Renforcer la sécurité afin d’éviter de perdre une génération d'écoliers

L’absence de l'État dans le centre et le nord du pays continue de toucher des milliers d'enfants qui n'ont pas la possibilité d'aller à l'école. Au moins 332.400 enfants ont été privés du droit à l’éducation durant l’année scolaire 2017-2018. Les enseignants craignent pour leur sécurité, en particulier dans les zones où des groupes armés extrémistes seraient actifs.

« Des mesures de sécurité doivent être prises pour que le Mali évite une génération perdue d'écoliers », a averti Alioune Tine. L’expert indépendant salue toutefois les efforts du gouvernement avec la visite du Premier ministre dans le centre du pays lors de la rentrée scolaire pour adresser à la fois cette question ainsi que celle des conflits intercommunautaires. Il l’invite à faire davantage pour assurer la sécurité des personnes dans le centre et nord du pays.

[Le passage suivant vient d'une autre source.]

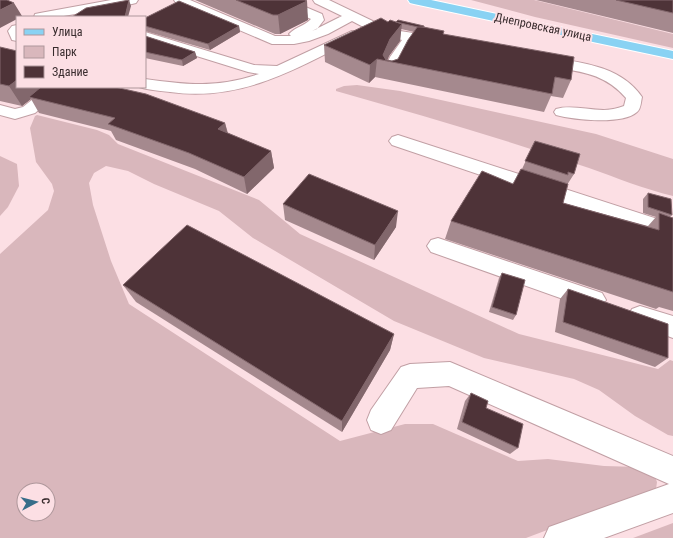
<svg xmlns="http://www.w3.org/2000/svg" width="673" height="538" viewBox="0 0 673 538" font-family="'Roboto Condensed',sans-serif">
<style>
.green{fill:#d9b7bc;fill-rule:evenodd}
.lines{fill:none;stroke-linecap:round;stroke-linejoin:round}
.minor-casing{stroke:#c19fa4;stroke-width:2}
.major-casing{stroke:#fff;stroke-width:2}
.minor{fill:#fff;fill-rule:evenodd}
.major{fill:#89d2f3;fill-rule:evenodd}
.wall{fill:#a5898e;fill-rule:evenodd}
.shaded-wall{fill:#82676c}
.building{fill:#4e3338;stroke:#82676c}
.labels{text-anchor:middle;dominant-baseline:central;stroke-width:4;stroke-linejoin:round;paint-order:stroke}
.far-street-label{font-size:12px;fill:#382b2d;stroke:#fcdfe4}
</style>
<rect width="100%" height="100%" fill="#fcdfe4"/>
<g class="green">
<path d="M 471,0 L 534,0 L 673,34 L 673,48 L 535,17 Z"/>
<path d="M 357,85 L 400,91 L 596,134 L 673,159 L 673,196 C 644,189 617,178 589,168 C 506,140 421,115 336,91 L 336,89 L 344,86 Z"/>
<path d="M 37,115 L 97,130 L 109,135 L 118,144 L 259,200 L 300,234 L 519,334 L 658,369 L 670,360 L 673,361 L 673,436 L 668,435 L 635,416 L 599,390 L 574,379 L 484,358 L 394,321 L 253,238 L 219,211 L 154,184 L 128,171 L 106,166 L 94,173 L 89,183 L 93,205 L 111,261 L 129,304 L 340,441 L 405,424 L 433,424 L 518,461 L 548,459 L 604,466 L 639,467 L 655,477 L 657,482 L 656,489 L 526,538 L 0,538 L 0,254 L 48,210 L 54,191 L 52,184 L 36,162 L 30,128 L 35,116 ZM 24,490 L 48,490 L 48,514 L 24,514 Z"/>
<path d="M 0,156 L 17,164 L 19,186 L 8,207 L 0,216 Z"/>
<path d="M 673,523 L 673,538 L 633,538 Z"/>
</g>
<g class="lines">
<g class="minor-casing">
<g id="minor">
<path d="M 111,0 L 138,0 L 136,3 L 132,4 L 58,17 L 34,17 L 35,14 L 40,13 Z"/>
<path d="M 174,0 L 190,0 L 275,36 L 291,36 L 289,34 C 295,27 305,26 311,19 L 275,3 L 273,0 L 289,0 L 322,14 L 324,20 L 317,29 L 312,31 L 342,16 L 315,3 L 313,0 L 329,0 L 383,26 L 400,31 L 439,37 L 444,38 L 446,41 L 444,44 L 439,45 L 415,42 L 404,57 L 395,76 L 390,77 L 385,76 L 383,73 L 390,57 L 402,40 L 373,32 L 352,21 L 328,34 L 309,41 L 294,44 L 272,44 L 176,3 Z"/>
<path d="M 17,25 L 17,41 L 12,40 L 8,31 L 12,26 Z"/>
<path d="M 352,31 L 357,32 L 359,35 L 357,38 C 296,69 241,102 170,92 C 160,91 149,90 139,87 L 145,87 L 145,79 C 188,85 217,88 259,74 L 248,72 L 145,40 L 145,32 L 254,65 L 277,66 Z"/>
<path d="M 544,57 C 579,62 620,65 642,97 C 641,101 641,109 637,112 C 623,125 574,120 556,115 L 554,112 L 556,109 C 578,103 600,116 624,106 L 626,98 C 601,69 572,72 539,64 L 537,61 L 539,58 Z"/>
<path d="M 48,87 L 66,87 L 35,113 L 15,119 L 0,115 L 0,105 L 15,109 L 23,107 Z"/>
<path d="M 398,135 L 673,224 L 673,240 L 392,145 L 389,141 L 392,137 Z"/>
<path d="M 438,238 L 602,293 L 606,300 L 602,307 L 594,310 L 431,252 L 427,246 L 431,240 Z"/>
<path d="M 640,306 L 673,316 L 673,338 L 632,323 L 628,316 L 632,309 Z"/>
<path d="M 450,362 L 673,456 L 673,513 L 604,538 L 544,538 L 549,527 L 669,484 L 449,386 L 417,388 L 391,430 L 381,434 L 371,430 L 367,420 L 371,410 L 401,367 L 410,364 Z"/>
</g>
</g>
<g class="major-casing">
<path id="major" d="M 408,0 L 431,0 L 673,51 L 673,59 L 414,4 L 410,3 Z"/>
</g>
<use href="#minor" class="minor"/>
<use href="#major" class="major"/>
</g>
<g class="wall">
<path d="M 195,0 L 305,0 L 308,20 L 280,34 L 275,34 Z"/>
<path d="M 536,0 L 673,0 L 673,33 Z"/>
<path d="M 145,18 L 239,26 L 240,32 L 210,50 L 145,31 Z"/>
<path d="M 388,22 L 396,22 L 424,27 L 444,34 L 571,80 L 563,98 L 551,96 L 544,112 L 375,77 L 369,83 L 325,62 L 324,45 ZM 401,29 L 414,32 L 398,59 L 392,61 L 387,60 L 389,56 L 400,41 Z"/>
<path d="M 145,36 L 195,52 L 197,58 L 183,66 L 145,58 Z"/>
<path d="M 0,47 L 17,87 L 225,123 L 228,133 L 271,151 L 274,168 L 247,194 L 195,169 L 116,140 L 111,131 L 39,113 L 31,99 L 22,106 L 0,101 Z"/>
<path d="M 535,141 L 574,174 L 567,185 L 563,203 L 648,226 L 656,217 L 643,213 L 643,199 L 648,193 L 672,215 L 670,217 L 673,218 L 673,311 L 659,307 L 656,309 L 445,239 L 451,221 L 513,184 L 522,169 Z"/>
<path d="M 283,204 L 396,227 L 374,260 L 285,220 Z"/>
<path d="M 502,273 L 516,315 L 513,320 L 489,312 L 499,278 Z"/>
<path d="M 123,285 L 394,334 L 390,350 L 342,432 L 136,302 Z"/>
<path d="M 568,289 L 668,358 L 655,367 L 555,332 L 560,299 Z"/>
<path d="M 471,393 L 486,408 L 518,448 L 510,454 L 457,429 L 465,401 Z"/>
</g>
<g class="shaded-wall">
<path d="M 129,0 L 131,6 L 128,17 L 125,17 Z"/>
<path d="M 307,1 L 308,20 L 280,34 L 278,15 Z"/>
<path d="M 14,3 L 22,16 L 20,17 L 17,17 L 17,19 L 0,28 L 0,10 Z"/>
<path d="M 402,24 L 400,41 L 389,56 L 387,61 L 383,55 L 390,39 Z"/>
<path d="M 239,26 L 240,32 L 210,50 L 208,44 Z"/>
<path d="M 195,52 L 197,58 L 183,66 L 182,60 Z"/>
<path d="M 377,59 L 375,77 L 369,83 L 370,65 Z"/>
<path d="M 17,80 L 17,87 L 46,87 L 29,97 L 31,99 L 22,106 L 9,86 Z"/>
<path d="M 225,123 L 229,140 L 218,129 Z"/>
<path d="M 271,151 L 274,168 L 247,194 L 244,177 Z"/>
<path d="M 398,211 L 396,227 L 374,260 L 375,245 Z"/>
<path d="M 394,334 L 390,350 L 342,432 L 342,421 Z"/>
</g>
<g class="building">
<path d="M 0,0 L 7,0 L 14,3 L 0,10 Z"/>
<path d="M 129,0 L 125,17 L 72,17 L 86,8 Z"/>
<path d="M 236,0 L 305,0 L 307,1 L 278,15 L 273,15 Z"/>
<path d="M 616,0 L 673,0 L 673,13 Z"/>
<path d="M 179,1 L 239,26 L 208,44 L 145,26 L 145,18 Z"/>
<path d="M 381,18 L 388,22 L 390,20 L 402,24 L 390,39 L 383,55 L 386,60 L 392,61 L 398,59 L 408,40 L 418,26 L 444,31 L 443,34 L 574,57 L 571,80 L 555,77 L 552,94 L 377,59 L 370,65 L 324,45 Z"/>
<path d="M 398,20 L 424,26 L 424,27 L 418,27 L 396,22 Z"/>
<path d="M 145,36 L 195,52 L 182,60 L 145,52 Z"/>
<path d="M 0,47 L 17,51 L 17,80 L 9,86 L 0,84 Z"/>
<path d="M 41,87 L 115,87 L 146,94 L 225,123 L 218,129 L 271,151 L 244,177 L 189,153 L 108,124 L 115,118 L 29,97 Z"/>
<path d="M 535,141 L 580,154 L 574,174 L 568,172 L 568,175 L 525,161 Z"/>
<path d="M 521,169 L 568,184 L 563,203 L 659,230 L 659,213 L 673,218 L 673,292 L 451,221 L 482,171 L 513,184 Z"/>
<path d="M 309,174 L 398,211 L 375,245 L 283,204 Z"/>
<path d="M 648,193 L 671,199 L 672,215 L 648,207 Z"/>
<path d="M 187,225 L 394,334 L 342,421 L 123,285 Z"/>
<path d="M 502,273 L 525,280 L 516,315 L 492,307 Z"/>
<path d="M 568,289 L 668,324 L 668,358 L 563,322 Z"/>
<path d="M 471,393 L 488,401 L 486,408 L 523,424 L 518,448 L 462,422 Z"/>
</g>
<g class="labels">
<g class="far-street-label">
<text transform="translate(543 27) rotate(12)">Днепровская улица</text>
</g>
</g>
<rect x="16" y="16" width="130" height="72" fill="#fcdfe4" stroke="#ae979b"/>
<rect x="24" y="29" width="20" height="6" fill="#89d2f3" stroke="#ae979b"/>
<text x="52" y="36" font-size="12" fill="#382b2d">Улица</text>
<rect x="24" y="46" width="20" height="12" fill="#d9b7bc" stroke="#ae979b"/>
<text x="52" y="56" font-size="12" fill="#382b2d">Парк</text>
<rect x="24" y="66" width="20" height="12" fill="#4e3338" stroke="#ae979b"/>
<text x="52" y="76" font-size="12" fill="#382b2d">Здание</text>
<g transform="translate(36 502) rotate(83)"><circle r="19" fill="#fcdfe4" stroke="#ae979b"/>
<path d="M0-3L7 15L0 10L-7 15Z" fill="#376d89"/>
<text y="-6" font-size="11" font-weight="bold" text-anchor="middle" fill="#382b2d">С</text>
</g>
</svg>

L’Accord de paix connait des difficultés « sérieuses »

L’expert indépendant a exprimé également sa préoccupation par rapport aux tensions politiques liées à la situation post-électorale et à l’organisation des prochaines élections législatives.

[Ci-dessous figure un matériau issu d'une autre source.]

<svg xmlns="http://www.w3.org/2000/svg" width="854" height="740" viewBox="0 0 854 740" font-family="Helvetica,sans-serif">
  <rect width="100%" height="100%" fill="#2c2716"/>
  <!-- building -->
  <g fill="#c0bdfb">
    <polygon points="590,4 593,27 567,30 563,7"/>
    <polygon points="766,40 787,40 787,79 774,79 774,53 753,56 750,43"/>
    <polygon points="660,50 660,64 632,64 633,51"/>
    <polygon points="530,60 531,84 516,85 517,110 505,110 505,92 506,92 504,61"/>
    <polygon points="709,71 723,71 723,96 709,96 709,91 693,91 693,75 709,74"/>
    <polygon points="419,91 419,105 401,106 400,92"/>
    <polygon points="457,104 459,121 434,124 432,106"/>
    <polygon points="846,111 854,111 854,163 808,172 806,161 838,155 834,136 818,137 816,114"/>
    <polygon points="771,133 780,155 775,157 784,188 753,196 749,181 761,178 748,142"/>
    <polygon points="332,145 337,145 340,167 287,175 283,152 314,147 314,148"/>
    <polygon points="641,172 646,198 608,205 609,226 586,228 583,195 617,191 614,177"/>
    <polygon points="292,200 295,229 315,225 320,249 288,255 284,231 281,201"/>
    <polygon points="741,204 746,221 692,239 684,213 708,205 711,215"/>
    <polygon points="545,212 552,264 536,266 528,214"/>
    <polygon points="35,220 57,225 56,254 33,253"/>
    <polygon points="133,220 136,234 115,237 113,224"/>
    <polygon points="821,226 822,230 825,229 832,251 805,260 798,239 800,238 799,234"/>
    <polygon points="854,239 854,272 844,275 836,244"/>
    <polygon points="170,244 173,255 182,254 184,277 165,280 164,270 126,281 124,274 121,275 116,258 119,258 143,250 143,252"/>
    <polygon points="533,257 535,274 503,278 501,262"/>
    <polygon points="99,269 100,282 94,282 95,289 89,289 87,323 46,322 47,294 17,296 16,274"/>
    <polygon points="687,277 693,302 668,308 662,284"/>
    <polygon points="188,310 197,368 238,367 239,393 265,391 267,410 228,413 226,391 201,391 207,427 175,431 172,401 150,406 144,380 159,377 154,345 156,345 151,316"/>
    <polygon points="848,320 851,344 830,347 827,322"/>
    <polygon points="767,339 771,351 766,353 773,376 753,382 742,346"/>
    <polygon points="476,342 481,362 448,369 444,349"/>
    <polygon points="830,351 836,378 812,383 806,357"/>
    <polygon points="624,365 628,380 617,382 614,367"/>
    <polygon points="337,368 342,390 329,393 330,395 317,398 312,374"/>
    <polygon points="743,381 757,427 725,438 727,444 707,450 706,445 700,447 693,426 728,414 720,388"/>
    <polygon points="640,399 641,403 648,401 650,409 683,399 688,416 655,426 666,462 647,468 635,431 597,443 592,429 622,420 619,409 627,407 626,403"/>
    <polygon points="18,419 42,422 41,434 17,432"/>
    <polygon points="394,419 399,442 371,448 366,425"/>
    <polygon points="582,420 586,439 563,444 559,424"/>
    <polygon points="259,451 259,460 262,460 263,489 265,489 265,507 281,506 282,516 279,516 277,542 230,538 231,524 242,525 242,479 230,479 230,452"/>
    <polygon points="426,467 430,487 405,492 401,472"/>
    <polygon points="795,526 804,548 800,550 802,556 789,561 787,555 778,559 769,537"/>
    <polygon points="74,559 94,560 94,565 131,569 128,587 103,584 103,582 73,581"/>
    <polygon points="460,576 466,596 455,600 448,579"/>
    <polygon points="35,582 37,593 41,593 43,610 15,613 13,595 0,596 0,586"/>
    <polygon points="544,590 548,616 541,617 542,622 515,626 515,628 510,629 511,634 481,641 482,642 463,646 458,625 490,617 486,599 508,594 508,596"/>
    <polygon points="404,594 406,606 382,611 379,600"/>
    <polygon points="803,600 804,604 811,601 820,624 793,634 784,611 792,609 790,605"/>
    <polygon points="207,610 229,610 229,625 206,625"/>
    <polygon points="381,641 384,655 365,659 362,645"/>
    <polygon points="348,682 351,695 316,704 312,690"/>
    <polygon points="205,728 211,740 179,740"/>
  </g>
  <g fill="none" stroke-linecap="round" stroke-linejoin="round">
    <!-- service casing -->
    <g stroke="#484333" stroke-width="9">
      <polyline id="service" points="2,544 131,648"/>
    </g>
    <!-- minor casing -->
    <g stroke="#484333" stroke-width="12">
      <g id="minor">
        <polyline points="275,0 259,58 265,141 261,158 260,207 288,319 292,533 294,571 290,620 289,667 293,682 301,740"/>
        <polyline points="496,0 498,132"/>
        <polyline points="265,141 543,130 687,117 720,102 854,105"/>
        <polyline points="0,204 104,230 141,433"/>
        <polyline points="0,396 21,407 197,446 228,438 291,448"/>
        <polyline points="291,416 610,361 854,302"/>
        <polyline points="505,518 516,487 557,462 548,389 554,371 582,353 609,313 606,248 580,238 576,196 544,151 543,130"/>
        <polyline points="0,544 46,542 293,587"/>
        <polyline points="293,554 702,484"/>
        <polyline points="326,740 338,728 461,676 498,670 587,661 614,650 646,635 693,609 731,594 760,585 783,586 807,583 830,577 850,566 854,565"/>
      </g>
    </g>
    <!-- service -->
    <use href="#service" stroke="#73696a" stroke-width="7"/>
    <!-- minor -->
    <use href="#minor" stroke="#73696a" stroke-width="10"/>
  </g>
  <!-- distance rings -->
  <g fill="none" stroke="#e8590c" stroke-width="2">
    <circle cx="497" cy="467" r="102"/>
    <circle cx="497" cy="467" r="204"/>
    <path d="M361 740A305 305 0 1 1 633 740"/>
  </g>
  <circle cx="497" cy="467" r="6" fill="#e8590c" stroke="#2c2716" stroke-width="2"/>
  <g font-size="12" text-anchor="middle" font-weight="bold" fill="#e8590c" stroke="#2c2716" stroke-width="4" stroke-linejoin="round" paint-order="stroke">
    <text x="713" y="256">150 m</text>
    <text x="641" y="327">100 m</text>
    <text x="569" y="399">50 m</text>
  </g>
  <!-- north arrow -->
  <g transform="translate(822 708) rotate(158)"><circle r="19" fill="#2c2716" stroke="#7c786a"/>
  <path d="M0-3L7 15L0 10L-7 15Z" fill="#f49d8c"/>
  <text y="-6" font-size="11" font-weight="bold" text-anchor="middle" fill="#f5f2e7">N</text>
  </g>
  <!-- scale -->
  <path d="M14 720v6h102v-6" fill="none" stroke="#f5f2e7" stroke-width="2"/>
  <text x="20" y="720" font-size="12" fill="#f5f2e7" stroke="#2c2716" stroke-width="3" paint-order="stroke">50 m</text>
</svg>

M. Tine a souligné qu’il y avait des difficultés sérieuses dans la mise en œuvre de l’accord d’Alger qui pourraient être réglées par de mesures législatives fixant le statut juridique des acteurs de la paix.

Les incompréhensions et malentendus que cela a créé auprès de certains acteurs de la paix, comme la Coordination des mouvements de l'Azawad (CMA), la Plateforme des mouvements du 14 juin 2014 d'Alger et le Mécanisme opérationnel de coordination (MOC) ont joué sur la confiance des groupes armés concernant l’application de l’Accord notamment sur le processus de désarmement, démobilisation et réinsertion, déterminant pour une paix durable.

L’expert indépendant recommande enfin à tous les acteurs sur le théâtre des opérations de respecter strictement l’indépendance et l’impartialité des organisations humanitaires dans leur assistance alimentaire et sanitaire aux populations touchées par le conflit.
Au cours de sa visite, M. Tine a visité les régions de Bamako, Gao et Kidal et a rencontré des membres du gouvernement malien, des membres de l'opposition politique, des membres de la communauté internationale, des membres des forces armées maliennes et du CMA, ainsi que des représentants de la société civile et des chefs traditionnels.